== Check your understanding ==
- A) In the methods text, what do the authors give as the basis for stating that S. scitamineum has a putative RAM1 gene?
- B) Using the methods text, list every component of the Dulbecco's Phosphate-Buffered Saline along with its concentration.
- C) From the methods text, reproduce the stretch from "Intercellular cAMP Extraction" through "et al., 2018).".

== Text block ==

Sporidial Staining and Microscopy
Sporisorium scitamineum sporidia (OD600 ≈ 1.0) were harvested via centrifugation and washed twice, before further processing and staining. The sporidial suspension with or without SDS in full 200 μg/mL SDS treatment for 10 min was harvested and washed twice in distilled water, and subjected to staining with propidium iodide PI (Sigma, 25535-16-4), by incubating with 60 μg/mL PI solution (in DPBS, Dulbecco’s Phosphate-Buffered Saline: 2.67 mM KCl, 1.47 mM KH2PO4, 138.00 mM NaCl, and 8.10 mM Na2HPO4) for 15 min in the dark (Silva et al., 2005). The stained sporidia were washed twice and placed on a slide for examination under an epifluorescent microscope (OLYMPUS, BX53) using a DAPI filter. For Concanavalin A (ConA) staining, 100 μL of sporidial suspension was collected and stained in 100 μg/mL ConA type VI conjugated to FITC (Sigma, C7642) for 45 min as described (Li et al., 2014). The stained sporidia were washed twice and observed by epifluorescent microscopy using a GFP filter. For staining with the fluorescent brightener calcofluor white (CFW), 100 μL of sporidial suspension were collected and stained in 10 μg/mL fluorescent brightener (calcofluor white; Sigma, 18909) as described (Krombach et al., 2018), and examined by epifluorescent microscopy using a DAPI filter. Microscopic images were taken with a digital camera (OLYMPUS, DP80) equipped with the microscope.
Intercellular cAMP Extraction and Detection
Intracellular cAMP of S. scitamineum sporidia were extracted and detected by cAMP Enzyme Immunoassay Kit (Sigma, CA201), using the procedure previous reported (Chang et al., 2018).
Identification of a Conserved Farnesyltransferase β Subunit Encoding Gene RAM1
A tBLASTx search with Neurospora crassa Ram1 protein (XM_953714.2:176-1807) as the query revealed the presence of one putative RAM1 gene in S. scitamineum. A phylogenetic analysis of the putative S. scitamineum Ram1 protein and previously characterized Ram1 proteins from other fungi, including smut fungi and ascomycetous fungi, indicated the presence of two distinct phylogenetic clades (Figure 1). S. scitamineum Ram1 was 87% identical to putative Sporisorium reilianum Ram1, 78% to U. maydis Ram1, 34% to C. neoformans Ram1, and 34% to A. fumigatus Ram1, respectively. RAM1 is predicted to encode a peptide of 606 amino acids, with two prenyltransferase domains and one squalene oxidase repeat (PF00432.16) at positions of 139–180 and 207–250 amino acid in S. scitamineum. The domain and amino acid sequences of Ram1 proteins were highly conserved among all smut fungi analyzed (Supplementary Figure S1A).

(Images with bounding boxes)

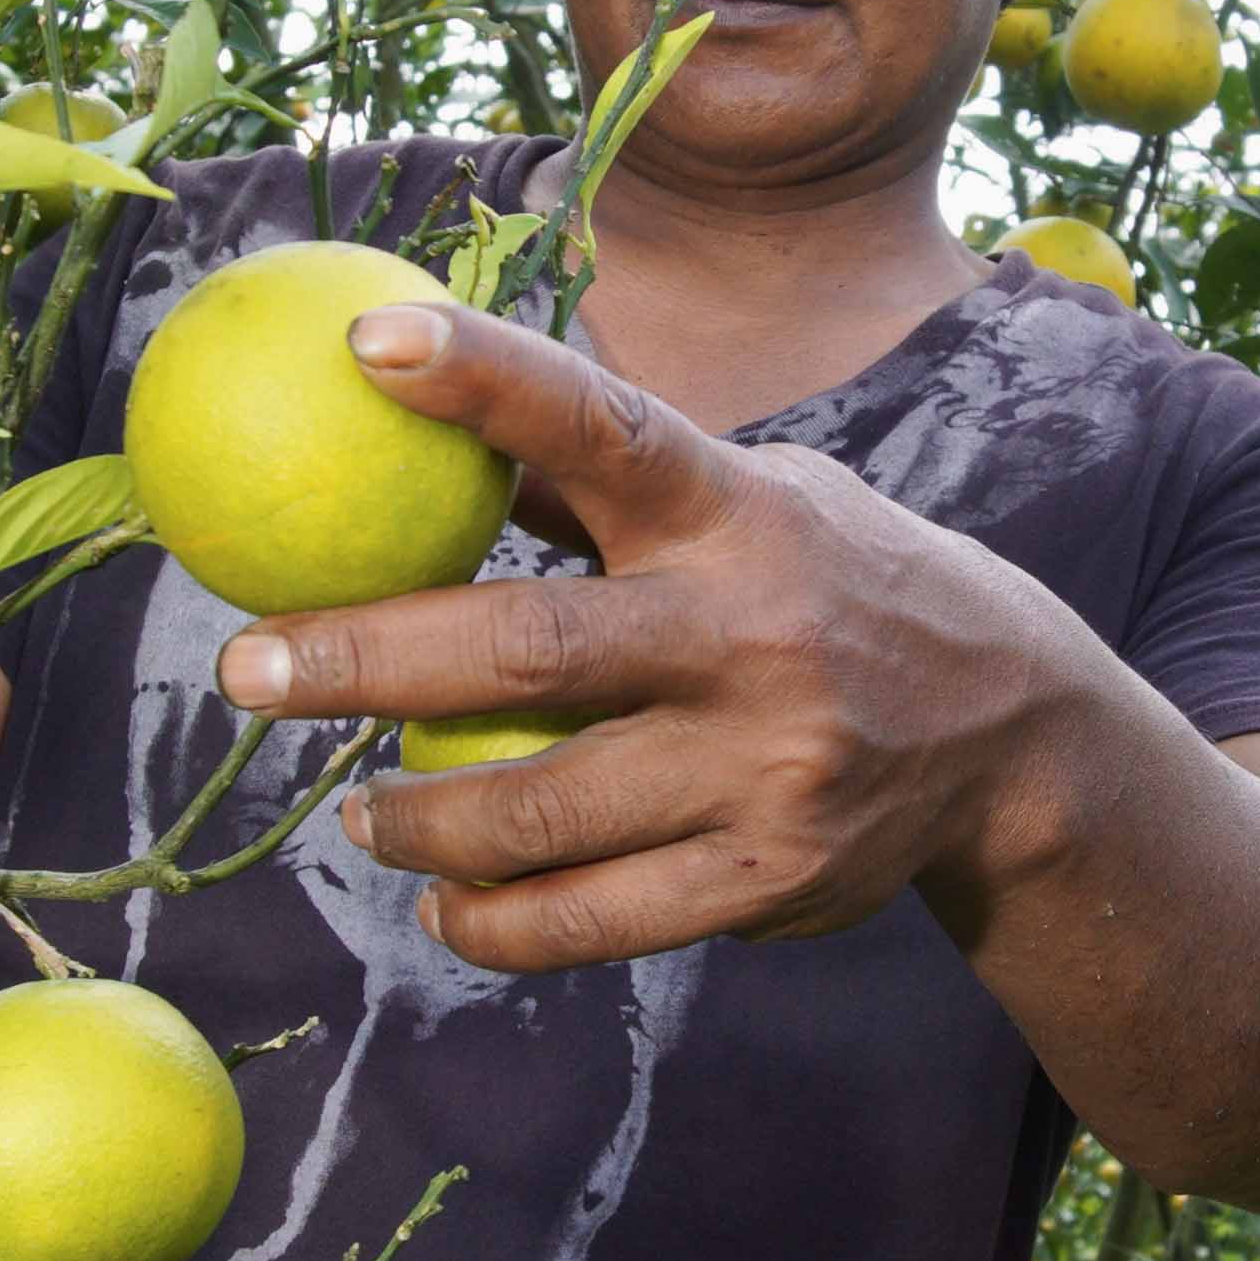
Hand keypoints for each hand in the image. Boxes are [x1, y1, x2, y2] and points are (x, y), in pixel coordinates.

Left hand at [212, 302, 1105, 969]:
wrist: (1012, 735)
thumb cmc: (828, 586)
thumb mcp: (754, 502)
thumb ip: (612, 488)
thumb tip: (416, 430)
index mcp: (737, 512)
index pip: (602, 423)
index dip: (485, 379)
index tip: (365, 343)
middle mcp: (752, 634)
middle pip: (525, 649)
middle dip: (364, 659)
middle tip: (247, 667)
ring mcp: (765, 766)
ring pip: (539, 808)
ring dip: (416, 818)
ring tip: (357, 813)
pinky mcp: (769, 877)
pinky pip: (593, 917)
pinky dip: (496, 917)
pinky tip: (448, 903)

==

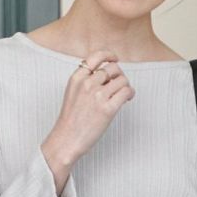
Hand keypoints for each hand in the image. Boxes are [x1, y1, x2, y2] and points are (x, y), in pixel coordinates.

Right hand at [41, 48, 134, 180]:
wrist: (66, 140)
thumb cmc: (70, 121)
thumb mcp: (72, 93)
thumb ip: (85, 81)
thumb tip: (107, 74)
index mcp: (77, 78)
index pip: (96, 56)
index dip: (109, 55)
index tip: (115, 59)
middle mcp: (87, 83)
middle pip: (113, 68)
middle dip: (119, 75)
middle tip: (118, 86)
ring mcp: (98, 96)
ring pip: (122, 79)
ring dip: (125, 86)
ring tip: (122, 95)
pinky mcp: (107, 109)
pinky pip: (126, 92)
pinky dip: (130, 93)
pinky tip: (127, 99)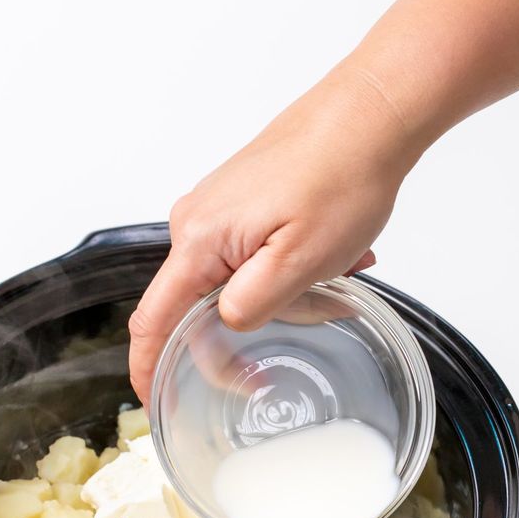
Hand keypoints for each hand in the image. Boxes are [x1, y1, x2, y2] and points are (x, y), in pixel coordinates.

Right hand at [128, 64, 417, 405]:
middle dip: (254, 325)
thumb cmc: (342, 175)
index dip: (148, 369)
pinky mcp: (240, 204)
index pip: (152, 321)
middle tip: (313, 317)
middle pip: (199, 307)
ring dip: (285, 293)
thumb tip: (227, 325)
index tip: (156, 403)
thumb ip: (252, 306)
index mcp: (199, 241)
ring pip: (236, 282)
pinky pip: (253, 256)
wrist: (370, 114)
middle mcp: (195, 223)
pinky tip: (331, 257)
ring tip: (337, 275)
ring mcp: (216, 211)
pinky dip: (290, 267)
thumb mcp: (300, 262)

== Answers ==
- A) A tBLASTx search that used the Neurospora crassa Ram1 protein (XM_953714.2:176-1807) as the query revealed one putative RAM1 gene in S. scitamineum.

- B)
KCl, 2.67 mM
KH2PO4, 1.47 mM
NaCl, 138.00 mM
Na2HPO4, 8.10 mM

- C)
Intercellular cAMP Extraction and Detection
Intracellular cAMP of S. scitamineum sporidia were extracted and detected by cAMP Enzyme Immunoassay Kit (Sigma, CA201), using the procedure previous reported (Chang et al., 2018).